In expanding radiation overdose probe, Cedars-Sinai agrees to pay for care

As though a class-action lawsuit wasn't difficult enough, Cedars-Sinai Medical Center is facing a growing public relations problem in the wake of more than 200 cases in which patients received radiation overdoses from CT scans. While the class-action seems to be dead on arrival, if experts are any indication, Cedars-Sinai faces significant challenges in restoring its image and more importantly, finding out how such a problem could have slipped through the cracks.
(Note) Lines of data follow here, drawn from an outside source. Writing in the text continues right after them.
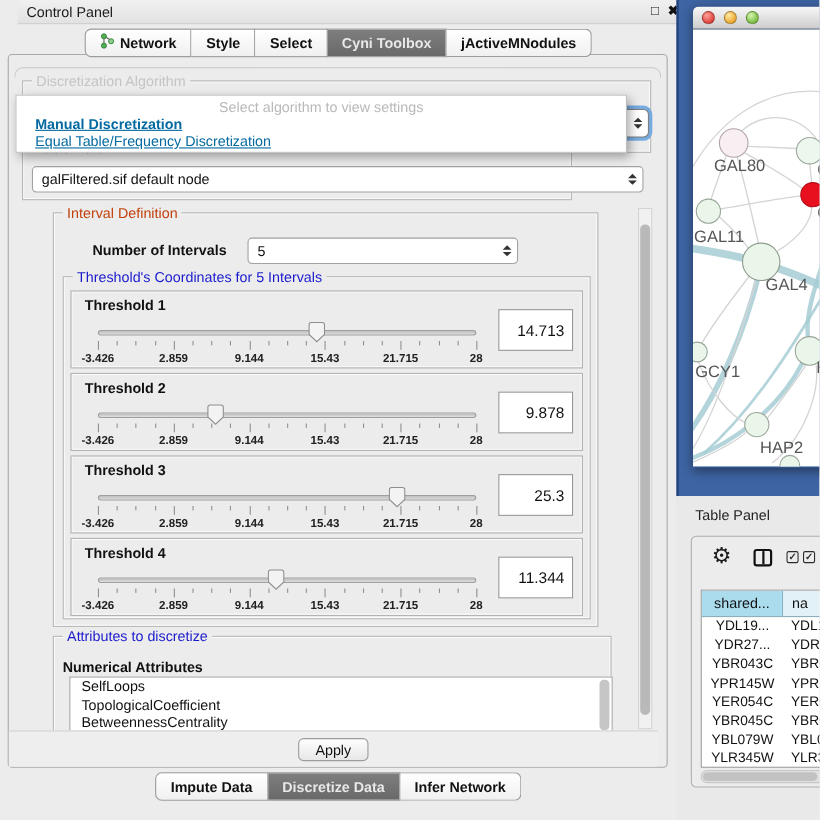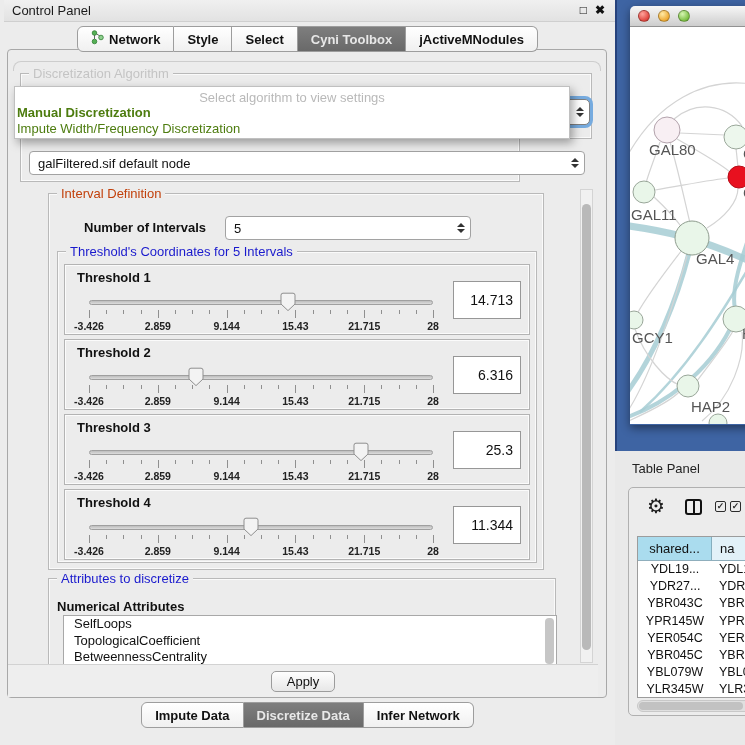--- a/index.html
+++ b/index.html
@@ -1,21 +1,21 @@
 <!DOCTYPE html>
 <html><head>
 <meta charset="utf-8">
 <style>
   * { margin:0; padding:0; box-sizing:border-box; }
   html,body { width:745px; height:745px; overflow:hidden; }
   body { background:#e9e9e9; font-family:"Liberation Sans", sans-serif; color:#111; position:relative; }
 
   
   #control-panel { position:absolute; left:0; top:0; width:615px; height:745px; background:#ececec; }
-  .cp-titlebar { position:absolute; left:4px; top:0; width:615px; height:22px; background:linear-gradient(#f0f0f0,#e2e2e2); border-bottom:1px solid #cfcfcf; }
+  .cp-titlebar { position:absolute; left:16px; top:0; width:615px; height:22px; background:linear-gradient(#f0f0f0,#e2e2e2); border-bottom:1px solid #cfcfcf; }
   .cp-title { position:absolute; left:8px; top:3px; font-size:13px; color:#1a1a1a; }
   .cp-btn { position:absolute; top:3px; font-size:12px; font-weight:bold; color:#111; cursor:default; }
   .cp-float { right:32px; }
   .cp-close { right:14px; }
 
   .seg-row { position:absolute; left:0; width:615px; display:flex; justify-content:center; z-index:6; }
   #top-tabs { top:26px; }
   #bottom-tabs { top:702px; }
   .seg-tab { display:inline-flex; align-items:center; gap:5px; height:26px; padding:0 13px;
              background:linear-gradient(#ffffff,#f0f0f0); border:1px solid #9d9d9d; border-left-width:0;
@@ -42,21 +42,21 @@
   .stepper i { display:block; width:0; height:0; border-left:4px solid transparent; border-right:4px solid transparent; }
   .stepper .up { border-bottom:4px solid #333; }
   .stepper .dn { border-top:4px solid #333; }
 
   #focus-combo { left:340px; top:99px; width:250px; height:26px; border:1px solid #7f7f7f; border-radius:5px;
                  box-shadow:0 0 0 3px #76abdf; background:#fff; z-index:5; }
 
   #algo-popup { position:absolute; left:14px; top:86px; width:556px; height:53px; background:#fff; border:1px solid #c0c0c0;
                 box-shadow:3px 4px 9px rgba(0,0,0,.35); z-index:10; }
   .popup-hint { text-align:center; color:#b9b9b9; font-size:13px; padding-top:3px; }
-  .popup-item { font-size:13px; line-height:16px; padding-left:2px; color:#4d7c0f; }
+  .popup-item { font-size:13px; line-height:16px; padding-left:17px; color:#0369a1;text-decoration:underline; }
   .popup-item.bold { font-weight:bold; }
 
   #tabledata-group { left:20px; top:134px; width:500px; height:48px; }
   #tabledata-combo { left:8px; top:16px; width:556px; height:24px; }
 
   #interval-group { left:48px; top:193px; width:496px; height:377px; }
   #num-intervals-label { position:absolute; left:35px; top:26px; font-size:13px; font-weight:bold; }
   #num-intervals-combo { left:176px; top:22px; width:246px; height:24px; }
 
   #thresh-group { position:absolute; left:8px; top:57px; width:480px; height:312px; border:1px solid #b9b9b9; box-shadow:inset 1px 1px 0 #fafafa, inset -1px -1px 0 #fafafa; }
@@ -171,21 +171,21 @@
   <div id="focus-combo" class="combo">
     <span class="stepper">
         <i class="up"></i>
         <i class="dn"></i>
       </span>
   </div>
 
   <div id="algo-popup">
     <div class="popup-hint">Select algorithm to view settings</div>
     <div class="popup-item bold">Manual Discretization</div>
-    <div class="popup-item">Impute Width/Frequency Discretization</div>
+    <div class="popup-item">Equal Table/Frequency Discretization</div>
   </div>
 
   <div id="tabledata-group" class="group">
     <span class="g-title g-black">Table Data</span>
     <div id="tabledata-combo" class="combo">
       <span class="combo-text">galFiltered.sif default node</span>
       <span class="stepper">
           <i class="up"></i>
           <i class="dn"></i>
         </span>
@@ -280,21 +280,21 @@
               <span class="tick-label" style="left: 20%;">2.859</span>
               <span class="tick-label" style="left: 40%;">9.144</span>
               <span class="tick-label" style="left: 60%;">15.43</span>
               <span class="tick-label" style="left: 80%;">21.715</span>
               <span class="tick-label" style="left: 100%;">28</span>
             </div>
           <div class="handle" style="left: 30.9998%;"><svg width="16" height="20" viewBox="0 0 16 20">
                 <path d="M3 1.2 h10 q2 0 2 2 V12 L8 18.6 L1 12 V3.2 q0 -2 2 -2 Z" fill="#f3f3f3" stroke="#8f8f8f" stroke-width="1"></path>
               </svg></div>
         </div>
-        <div class="value-box">6.316</div>
+        <div class="value-box">9.878</div>
       </div>
 
       <div class="threshold-panel" style="top:162px">
         <span class="t-label">Threshold 3</span>
         <div class="slider-zone">
           <div class="track"></div>
           <div class="ticks">
               <span class="tick major" style="left: 0%;"></span>
               <span class="tick" style="left: 5%;"></span>
               <span class="tick" style="left: 10%;"></span>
In September, the medical center concluded that over the previous 18 months, 206 patients had received high doses of radiation during CT scans of the brain. Execs have since found 54 more cases, bringing the total to 260. About 20 percent of those patients received doses directly to the lenses of their eyes, which can put them at higher risk for cataracts.

The hospital has sent out letters to everyone they'd identified--other than the 47 patients who have since died due to what the execs say were unrelated causes--and offered to pay for any care associated with the overdoses. This isn't doing anything to slow down news reports on the aftermath of the slip-up, which continues to receive national coverage.

Hospital leaders say the accidental overdoses took place when the facility reconfigured a scanner. The changes only affected patients who underwent CT brain perfusion scans used to diagnose strokes. Unfortunately, the problems resulting from the February 2008 changes weren't discovered until August 2009.